The Federal Trade Commission has confirmed that it's looking into Apple's controversial app marketing policies - but not because of their effect on content providers.
It's responding instead to a letter from congressman Ed Markey expressing concern that children in particular are being encouraged to make in-app iTunes purchases, ramping up their hapless parents' bills.
Many apps, while themselves free to download, then enable the provider to charge for products and services, with Apple taking a 30 percent cut.
"I am concerned about how these applications are being promoted and delivered to consumers, particularly with respect to children, who are unlikely to understand the ramifications of in-app purchases," he wrote.
In one case, he says, a parent was landed with a $1,000 bill for game accessories.

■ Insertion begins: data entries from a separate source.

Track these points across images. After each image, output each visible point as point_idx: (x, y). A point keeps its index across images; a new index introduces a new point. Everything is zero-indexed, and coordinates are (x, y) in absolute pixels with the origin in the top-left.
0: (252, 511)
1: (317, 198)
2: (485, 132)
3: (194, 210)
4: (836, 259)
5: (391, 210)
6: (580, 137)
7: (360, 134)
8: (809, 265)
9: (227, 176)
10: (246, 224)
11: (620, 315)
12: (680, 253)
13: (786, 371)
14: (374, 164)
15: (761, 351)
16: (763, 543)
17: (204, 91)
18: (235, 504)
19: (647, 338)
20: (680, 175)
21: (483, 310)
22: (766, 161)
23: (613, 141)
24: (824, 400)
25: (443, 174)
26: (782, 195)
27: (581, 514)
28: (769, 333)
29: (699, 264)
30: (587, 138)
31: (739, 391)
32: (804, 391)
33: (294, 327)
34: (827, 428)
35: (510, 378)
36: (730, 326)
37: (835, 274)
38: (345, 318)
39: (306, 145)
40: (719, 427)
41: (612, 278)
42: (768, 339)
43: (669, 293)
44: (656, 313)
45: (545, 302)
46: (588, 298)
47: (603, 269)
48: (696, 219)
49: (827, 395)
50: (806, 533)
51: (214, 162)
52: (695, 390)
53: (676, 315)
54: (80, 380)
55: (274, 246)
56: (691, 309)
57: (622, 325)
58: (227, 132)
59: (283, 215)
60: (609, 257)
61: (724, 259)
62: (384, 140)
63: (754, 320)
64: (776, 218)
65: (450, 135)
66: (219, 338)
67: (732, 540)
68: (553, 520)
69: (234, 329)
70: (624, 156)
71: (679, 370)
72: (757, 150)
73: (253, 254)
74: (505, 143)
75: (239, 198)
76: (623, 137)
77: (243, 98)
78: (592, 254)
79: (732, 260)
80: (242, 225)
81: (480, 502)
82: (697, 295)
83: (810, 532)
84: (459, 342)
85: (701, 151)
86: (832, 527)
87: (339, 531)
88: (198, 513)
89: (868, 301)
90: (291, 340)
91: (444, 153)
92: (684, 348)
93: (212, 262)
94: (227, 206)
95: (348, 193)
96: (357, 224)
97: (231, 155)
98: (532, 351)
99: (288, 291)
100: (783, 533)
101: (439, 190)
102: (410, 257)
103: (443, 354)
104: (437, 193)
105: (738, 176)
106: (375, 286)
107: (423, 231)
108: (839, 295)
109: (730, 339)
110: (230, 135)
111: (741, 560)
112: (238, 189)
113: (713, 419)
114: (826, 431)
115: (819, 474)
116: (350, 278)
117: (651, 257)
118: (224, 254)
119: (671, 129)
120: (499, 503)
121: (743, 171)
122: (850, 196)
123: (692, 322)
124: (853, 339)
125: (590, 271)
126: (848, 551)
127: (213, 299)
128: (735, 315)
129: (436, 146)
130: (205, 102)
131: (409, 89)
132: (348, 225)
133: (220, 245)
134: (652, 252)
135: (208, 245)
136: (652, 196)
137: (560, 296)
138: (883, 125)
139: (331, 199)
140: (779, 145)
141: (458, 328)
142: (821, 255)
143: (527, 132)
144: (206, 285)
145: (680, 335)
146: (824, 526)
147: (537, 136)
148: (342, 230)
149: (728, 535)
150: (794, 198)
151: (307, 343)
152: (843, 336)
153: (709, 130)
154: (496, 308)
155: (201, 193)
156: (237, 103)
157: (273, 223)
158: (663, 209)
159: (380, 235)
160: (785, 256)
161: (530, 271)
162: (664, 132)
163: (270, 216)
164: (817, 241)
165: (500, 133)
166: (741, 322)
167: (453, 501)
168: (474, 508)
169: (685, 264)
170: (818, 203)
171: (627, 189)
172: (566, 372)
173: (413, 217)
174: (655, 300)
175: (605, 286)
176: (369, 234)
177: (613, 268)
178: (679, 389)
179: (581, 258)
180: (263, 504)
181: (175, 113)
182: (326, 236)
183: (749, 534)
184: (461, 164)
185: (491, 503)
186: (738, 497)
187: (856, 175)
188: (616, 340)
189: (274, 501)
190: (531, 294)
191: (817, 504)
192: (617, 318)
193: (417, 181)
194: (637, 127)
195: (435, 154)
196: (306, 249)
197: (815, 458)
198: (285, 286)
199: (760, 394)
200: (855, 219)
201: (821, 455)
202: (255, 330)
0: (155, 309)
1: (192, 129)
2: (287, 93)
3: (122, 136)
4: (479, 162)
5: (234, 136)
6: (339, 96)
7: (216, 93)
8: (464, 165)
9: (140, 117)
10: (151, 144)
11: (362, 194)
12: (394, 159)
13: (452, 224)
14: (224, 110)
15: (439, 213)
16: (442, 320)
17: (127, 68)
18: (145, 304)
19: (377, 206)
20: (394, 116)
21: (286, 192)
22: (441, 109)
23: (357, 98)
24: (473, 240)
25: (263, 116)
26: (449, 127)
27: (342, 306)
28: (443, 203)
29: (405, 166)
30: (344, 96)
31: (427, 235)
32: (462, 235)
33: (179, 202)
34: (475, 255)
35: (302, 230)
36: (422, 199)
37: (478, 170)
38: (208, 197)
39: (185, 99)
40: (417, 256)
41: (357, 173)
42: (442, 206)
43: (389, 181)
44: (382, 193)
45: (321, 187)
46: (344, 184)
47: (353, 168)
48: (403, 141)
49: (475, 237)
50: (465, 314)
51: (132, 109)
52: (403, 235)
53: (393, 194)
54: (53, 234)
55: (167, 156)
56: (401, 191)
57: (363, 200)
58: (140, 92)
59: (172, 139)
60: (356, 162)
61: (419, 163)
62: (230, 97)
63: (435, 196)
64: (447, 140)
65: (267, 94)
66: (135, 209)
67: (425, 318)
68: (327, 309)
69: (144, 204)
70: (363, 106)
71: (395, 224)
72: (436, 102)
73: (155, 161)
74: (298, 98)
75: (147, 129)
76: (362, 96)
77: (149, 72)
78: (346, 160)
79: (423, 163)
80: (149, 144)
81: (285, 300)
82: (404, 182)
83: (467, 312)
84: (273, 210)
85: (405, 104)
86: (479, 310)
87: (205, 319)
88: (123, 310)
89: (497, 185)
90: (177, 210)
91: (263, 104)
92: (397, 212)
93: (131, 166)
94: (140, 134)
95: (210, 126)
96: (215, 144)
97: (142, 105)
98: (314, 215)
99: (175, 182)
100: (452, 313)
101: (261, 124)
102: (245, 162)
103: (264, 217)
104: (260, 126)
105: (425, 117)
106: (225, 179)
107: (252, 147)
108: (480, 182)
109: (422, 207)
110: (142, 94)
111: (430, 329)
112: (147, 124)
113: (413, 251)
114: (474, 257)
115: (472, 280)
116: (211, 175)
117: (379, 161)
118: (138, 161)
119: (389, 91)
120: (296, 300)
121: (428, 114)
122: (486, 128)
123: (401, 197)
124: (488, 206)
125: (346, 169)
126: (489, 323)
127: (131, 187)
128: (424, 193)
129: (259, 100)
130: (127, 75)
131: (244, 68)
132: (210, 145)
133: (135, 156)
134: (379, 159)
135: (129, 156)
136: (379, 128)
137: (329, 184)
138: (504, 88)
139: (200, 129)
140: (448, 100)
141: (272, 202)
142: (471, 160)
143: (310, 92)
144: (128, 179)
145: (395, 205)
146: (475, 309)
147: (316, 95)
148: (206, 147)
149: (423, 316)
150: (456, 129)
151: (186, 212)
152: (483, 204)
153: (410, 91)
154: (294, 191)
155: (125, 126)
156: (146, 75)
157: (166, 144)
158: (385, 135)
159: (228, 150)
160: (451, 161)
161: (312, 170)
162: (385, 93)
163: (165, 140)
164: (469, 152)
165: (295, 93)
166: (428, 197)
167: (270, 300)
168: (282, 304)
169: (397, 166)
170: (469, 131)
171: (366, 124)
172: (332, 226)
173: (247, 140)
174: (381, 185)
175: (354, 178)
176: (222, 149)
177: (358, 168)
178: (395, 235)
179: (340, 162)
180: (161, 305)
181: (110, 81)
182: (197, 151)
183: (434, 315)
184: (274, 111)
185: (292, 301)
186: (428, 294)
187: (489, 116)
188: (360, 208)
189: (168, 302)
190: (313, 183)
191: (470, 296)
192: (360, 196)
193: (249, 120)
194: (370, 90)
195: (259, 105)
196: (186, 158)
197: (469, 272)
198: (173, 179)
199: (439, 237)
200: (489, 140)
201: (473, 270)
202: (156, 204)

FTC chairman Jon Leibowitz has now promised to investigate the issue, saying he 'fully shares' Markey's concern.
Apple extended the ability to make in-app purchases to free apps late in 2009. But with the feature available in childrens' games such as Smurfs’ Village and Tap Zoo - targeted at kids as young as four - many feel it's just too easy for enthusiastic little gamers to rack up hefty bills without realizing that those Smurfberries cost real, hard cash.
Apple's app policies - and in particular its App Store subscriptions - are already under investigation by both the FTC and the Justice Department, which are concerned that the company's market dominance gives it too much sway over its business partners.